→ **Stated goal**: Repeat word for word the part of the waking-up story below that runs from "I read whatever" to "size of it.".

Arrayed on a tray attached to the chair were a collection of various un-doctorly tools. From left to right; a scalpel, a scissors (black), a drill (Black & Decker), a hammer (claw) and a screwdriver (Philips head). All caked in a combination of blood, dust and flies. Just as I heard the sound of the drill whining to life, I woke up with a kind of relieved shiver. I’m not sure if anyone ever wakes up with a jolt, but I never do.

Relieved to have woken up from such a strange dream, and admittedly a little curious as to what kind of operation could possibly have involved such bizarre accoutrements, I rolled over onto my back ( I sleep on my side, not sure why, just how I am I guess).

As soon as I rolled over I noticed that some industrious spider had spent the night constructing a fairly large and twisted web around eight inches above my face. I looked at the web distractedly for a while, before noticing the sunlight from my window (which is broken in such a way that it’s always just a little open) picking out flecks of moisture from my breath as it condensed on the web. At this point it came to me that whatever spider had assembled the web must have been freakishly big.

Each strand, hung heavy with my breath and drooping towards my face, seemed as wide as thread. Having lived with insects for twenty-odd years, I resolved not to be bothered by it, and gently detached the web from the wall and the opposite side of my bed with my left hand, feeling the strength of its construction as I did so.

I got up and got dressed, realising how cold it was despite the sun shining through the window, I smacked on a too-big, bright orange hat and went downstairs to see what there was to be had for breakfast. It’s often the case that I “check what’s to be had for breakfast”, look at it for a while, and then decide I’ll just have tea. This was one of those mornings.

As I flicked on the kettle I noticed that there are two tiny snails crawling along the outside of it, their shells perfect beige-on-brown spirals, each the reverse of the other. The red button on the kettle lit up and, for a second I wondered to myself what will happen to those two snails, but the thought was cut short by the need to get a mug and a teabag.

I read whatever article happens to be left on the page on which my father left the newspaper open before heading to work. It was something about the economic slump and Iceland, though I’d be hard pressed to remember anything more than that. The came to the boil and clicked off twice (it’s developed a strange pre-click that always throws me), and as I picked it up I saw that the two snails had vanished, without a trace. For some reason, the thought that they’d just left cheered me up. I like snails, I don’t like the idea of boiling them; that’s probably the size of it.

Having dropped a tea bag into my mug (it has a polar bear on it), I went to grab some milk from the fridge. On opening it, I was greeted by its usual acrid tang… no matter what we do, that fridge smells dreadful. I stretched my hand in (better not to maintain any more contact than absolutely necessary) and noticed as I picked up the milk that it’s surrounded by a cloudy whitish liquid, to a depth of around half an inch.

→ **Data excerpts**:
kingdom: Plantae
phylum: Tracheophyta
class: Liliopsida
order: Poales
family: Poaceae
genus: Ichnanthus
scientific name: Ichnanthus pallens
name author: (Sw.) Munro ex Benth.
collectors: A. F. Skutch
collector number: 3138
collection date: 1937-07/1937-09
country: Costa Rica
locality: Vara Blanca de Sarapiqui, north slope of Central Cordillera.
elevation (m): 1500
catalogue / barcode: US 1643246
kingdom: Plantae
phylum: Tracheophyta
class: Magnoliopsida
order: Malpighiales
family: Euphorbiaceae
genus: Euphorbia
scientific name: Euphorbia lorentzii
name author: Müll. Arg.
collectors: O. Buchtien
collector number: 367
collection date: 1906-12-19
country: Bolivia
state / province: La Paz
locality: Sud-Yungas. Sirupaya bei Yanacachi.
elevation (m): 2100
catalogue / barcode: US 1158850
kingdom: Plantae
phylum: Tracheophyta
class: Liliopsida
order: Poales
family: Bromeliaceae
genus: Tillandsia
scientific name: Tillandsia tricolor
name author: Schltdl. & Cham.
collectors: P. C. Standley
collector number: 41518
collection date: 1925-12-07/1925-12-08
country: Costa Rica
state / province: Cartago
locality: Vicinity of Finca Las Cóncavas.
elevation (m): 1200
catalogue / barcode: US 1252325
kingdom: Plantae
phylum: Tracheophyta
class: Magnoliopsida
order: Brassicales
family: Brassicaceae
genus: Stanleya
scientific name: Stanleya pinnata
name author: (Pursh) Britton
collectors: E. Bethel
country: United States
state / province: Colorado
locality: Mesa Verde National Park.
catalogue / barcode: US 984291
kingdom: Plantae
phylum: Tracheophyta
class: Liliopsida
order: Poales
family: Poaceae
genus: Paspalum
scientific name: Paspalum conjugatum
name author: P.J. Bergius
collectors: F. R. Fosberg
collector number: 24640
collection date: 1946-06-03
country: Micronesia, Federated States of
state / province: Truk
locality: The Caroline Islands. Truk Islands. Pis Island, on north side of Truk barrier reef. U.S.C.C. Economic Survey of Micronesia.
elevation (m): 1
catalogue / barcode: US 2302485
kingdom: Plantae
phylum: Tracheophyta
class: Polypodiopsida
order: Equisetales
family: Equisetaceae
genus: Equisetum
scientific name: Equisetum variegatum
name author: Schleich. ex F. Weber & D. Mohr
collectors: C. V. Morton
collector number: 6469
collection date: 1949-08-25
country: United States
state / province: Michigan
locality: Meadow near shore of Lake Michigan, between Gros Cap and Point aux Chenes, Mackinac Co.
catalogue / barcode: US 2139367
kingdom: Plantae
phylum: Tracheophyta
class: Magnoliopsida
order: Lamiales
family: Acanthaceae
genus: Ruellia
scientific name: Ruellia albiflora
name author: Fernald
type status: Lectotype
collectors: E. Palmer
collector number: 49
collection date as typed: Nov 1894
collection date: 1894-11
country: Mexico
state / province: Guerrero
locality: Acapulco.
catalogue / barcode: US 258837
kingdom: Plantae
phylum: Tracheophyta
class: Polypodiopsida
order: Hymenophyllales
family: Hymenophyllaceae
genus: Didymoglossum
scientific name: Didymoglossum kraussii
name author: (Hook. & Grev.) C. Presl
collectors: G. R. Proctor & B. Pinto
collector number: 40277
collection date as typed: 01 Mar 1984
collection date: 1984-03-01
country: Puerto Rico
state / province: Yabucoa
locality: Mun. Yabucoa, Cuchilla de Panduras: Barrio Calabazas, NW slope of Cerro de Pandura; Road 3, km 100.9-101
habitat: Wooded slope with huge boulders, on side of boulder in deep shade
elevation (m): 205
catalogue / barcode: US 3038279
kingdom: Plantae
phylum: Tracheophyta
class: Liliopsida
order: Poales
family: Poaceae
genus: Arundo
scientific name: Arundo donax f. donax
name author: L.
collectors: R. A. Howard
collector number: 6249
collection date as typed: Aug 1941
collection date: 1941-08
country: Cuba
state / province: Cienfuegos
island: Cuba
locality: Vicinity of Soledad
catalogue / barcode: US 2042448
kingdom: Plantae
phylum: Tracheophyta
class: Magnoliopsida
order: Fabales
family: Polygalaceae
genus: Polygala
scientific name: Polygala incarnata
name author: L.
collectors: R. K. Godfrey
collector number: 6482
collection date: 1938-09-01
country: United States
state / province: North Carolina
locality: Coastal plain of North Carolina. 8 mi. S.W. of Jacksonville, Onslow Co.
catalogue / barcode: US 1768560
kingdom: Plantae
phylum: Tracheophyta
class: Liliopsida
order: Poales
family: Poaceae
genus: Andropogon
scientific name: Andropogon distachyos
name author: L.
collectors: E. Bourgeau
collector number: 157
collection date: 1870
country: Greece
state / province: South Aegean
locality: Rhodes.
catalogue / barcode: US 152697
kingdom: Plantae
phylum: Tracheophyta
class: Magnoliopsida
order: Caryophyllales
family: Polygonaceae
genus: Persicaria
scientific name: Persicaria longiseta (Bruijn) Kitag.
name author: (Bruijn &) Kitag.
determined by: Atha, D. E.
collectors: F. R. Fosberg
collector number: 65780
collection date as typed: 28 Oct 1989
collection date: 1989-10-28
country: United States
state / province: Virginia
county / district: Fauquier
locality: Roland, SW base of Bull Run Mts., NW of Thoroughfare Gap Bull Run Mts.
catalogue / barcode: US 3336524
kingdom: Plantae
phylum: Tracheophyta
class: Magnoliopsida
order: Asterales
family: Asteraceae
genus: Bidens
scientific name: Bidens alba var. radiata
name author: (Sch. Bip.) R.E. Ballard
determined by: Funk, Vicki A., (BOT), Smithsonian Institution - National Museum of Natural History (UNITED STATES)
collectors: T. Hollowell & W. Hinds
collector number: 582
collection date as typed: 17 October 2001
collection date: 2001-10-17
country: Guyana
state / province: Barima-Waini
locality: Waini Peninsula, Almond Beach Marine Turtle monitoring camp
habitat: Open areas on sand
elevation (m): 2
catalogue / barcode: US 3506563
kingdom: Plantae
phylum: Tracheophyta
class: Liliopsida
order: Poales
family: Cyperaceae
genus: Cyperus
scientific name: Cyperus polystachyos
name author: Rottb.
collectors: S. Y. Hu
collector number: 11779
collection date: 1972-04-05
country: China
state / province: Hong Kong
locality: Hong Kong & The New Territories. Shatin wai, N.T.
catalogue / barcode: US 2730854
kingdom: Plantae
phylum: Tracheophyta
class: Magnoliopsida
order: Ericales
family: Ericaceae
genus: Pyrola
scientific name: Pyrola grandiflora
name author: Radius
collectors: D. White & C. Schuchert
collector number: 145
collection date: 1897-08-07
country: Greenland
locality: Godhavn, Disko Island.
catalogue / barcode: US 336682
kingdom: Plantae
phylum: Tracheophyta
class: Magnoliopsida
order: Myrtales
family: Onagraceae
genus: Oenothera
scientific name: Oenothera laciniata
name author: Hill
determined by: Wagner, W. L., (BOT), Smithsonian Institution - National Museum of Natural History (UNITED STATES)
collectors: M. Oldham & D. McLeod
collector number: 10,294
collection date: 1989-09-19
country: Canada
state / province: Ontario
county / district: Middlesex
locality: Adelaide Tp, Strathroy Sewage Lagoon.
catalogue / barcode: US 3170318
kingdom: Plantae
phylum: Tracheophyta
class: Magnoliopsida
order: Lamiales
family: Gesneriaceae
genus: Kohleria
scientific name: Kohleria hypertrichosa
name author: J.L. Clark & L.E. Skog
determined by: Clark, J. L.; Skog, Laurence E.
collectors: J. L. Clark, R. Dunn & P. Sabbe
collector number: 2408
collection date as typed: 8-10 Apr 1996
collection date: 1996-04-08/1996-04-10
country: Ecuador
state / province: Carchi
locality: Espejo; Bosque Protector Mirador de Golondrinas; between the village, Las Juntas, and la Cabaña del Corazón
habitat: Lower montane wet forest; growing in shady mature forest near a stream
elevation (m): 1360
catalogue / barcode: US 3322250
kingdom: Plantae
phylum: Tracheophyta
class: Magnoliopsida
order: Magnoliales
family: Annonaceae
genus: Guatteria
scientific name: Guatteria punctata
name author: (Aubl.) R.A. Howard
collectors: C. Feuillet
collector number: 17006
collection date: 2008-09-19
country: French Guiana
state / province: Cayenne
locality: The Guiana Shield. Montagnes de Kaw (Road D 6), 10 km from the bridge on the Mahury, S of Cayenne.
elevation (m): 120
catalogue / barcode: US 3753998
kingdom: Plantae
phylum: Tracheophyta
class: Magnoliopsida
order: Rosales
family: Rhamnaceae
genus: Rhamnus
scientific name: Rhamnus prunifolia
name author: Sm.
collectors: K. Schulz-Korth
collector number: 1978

→ **Task answer**:
I read whatever article happens to be left on the page on which my father left the newspaper open before heading to work. It was something about the economic slump and Iceland, though I’d be hard pressed to remember anything more than that. The came to the boil and clicked off twice (it’s developed a strange pre-click that always throws me), and as I picked it up I saw that the two snails had vanished, without a trace. For some reason, the thought that they’d just left cheered me up. I like snails, I don’t like the idea of boiling them; that’s probably the size of it.